In case you've ever wondered, you can indeed run a full Hadoop cluster on a stack of Raspberry Pis!
It's certainly not fast by any means, MapReduce jobs are more like tiny data crunching, but at least you can amass a surprising amount of HDFS storage. Why do this? To see if it can be done!
I had a stack of Pis that I wasn't quite sure what I wanted to do with yet and decided to build a mini Pi cluster. Other people have done this, but I wanted to see if I could strip things down and make it simpler. Here I've mounted 7 RPis on threaded rods inside an IKEA HELMER
drawer leftover from another cluster project. Each one has 16-32GB of SDHC storage thanks to a Fry's clearance sale. All of the Pis are cabled up to a mini power bus, which in turn is fed by the 5 V DC (red/black) pairs of an ordinary Molex drive connector of an ATX power supply. An 8-port gigabit switch fits into the back, with the 7 Pis plugged into it, and the 8th used for uplink to my home network.

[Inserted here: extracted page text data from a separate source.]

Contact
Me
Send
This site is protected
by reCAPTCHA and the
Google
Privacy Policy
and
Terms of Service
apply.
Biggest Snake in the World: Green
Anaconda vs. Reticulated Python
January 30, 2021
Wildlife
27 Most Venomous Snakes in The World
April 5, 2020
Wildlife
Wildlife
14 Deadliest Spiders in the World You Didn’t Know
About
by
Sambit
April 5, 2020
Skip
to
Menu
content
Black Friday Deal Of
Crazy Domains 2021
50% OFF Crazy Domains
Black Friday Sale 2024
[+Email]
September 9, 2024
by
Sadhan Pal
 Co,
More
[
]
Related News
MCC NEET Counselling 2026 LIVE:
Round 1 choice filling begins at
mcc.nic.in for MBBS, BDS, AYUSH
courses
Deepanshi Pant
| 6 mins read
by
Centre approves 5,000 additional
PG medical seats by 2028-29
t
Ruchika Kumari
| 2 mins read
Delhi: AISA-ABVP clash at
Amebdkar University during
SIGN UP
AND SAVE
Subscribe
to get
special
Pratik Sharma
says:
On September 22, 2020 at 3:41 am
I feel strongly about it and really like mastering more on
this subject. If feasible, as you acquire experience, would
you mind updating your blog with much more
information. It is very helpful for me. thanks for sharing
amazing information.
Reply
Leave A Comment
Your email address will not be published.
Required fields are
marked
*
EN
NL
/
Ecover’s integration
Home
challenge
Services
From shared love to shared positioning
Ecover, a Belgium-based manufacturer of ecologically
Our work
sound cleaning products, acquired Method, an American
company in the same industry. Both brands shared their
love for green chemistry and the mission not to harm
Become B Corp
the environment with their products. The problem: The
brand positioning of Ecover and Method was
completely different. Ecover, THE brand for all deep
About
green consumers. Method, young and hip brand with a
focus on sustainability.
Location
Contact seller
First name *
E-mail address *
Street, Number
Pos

For Hadoop, I didn't really have to do anything special to make it work. All of the Pis run stock Raspbian wheezy, OpenJDK 6, with a Chef client installed to automatically update configurations. I've never actually set up Hadoop before, and found Michael Noll's Ubuntu instructions
to be fantastic in introducing the Hadoop components and walking through a basic install. Once you have one node working you're 80% of the way to having a cluster, the second part of the guide shows how to tie it all into a distributed cluster and run example MapReduce jobs.
One thing you need to do is trim back the Java heap size. Out of the box it's set to 1000 MB; trim this back to 256-384MB with export HADOOP_OPTS="-Xmx384m" in hadoop-env.sh. Otherwise the Pis can start swapping and it's not pretty.
In my setup I have 176 GB of flash storage to play with. For performance, copying a 730MB ISO file to the DFS took about 5 minutes (1.2MB/s write) and about 2 minutes (6MB/s read) to copy it back to my laptop. MapReduce was pretty bad, ~10 minutes to word count 2 MB of text. Each hadoop command on the cli takes 15 seconds to return, so ouch. That said, it's all stock and performance can only get better if somebody wants to wrench on it.
One Pi runs the NameNode, SecondaryNameNode, TaskTracker, while the other Pis run DataNode and TaskTrackers.
Maybe this will give people ideas to build on, nevertheless it's still a fun learning experience and that's the whole point! It remains to be seen how long I keep them in this configuration or if a tiny cluster continues to be useful/amusing. This mounting setup would easily adapt to other small boards like the Cubieboard. If one really wanted to, they could fill a HELMER cabinet with five of these drawers and get 35+ nodes on the same ATX PSU, and still be able to roll it under their desk.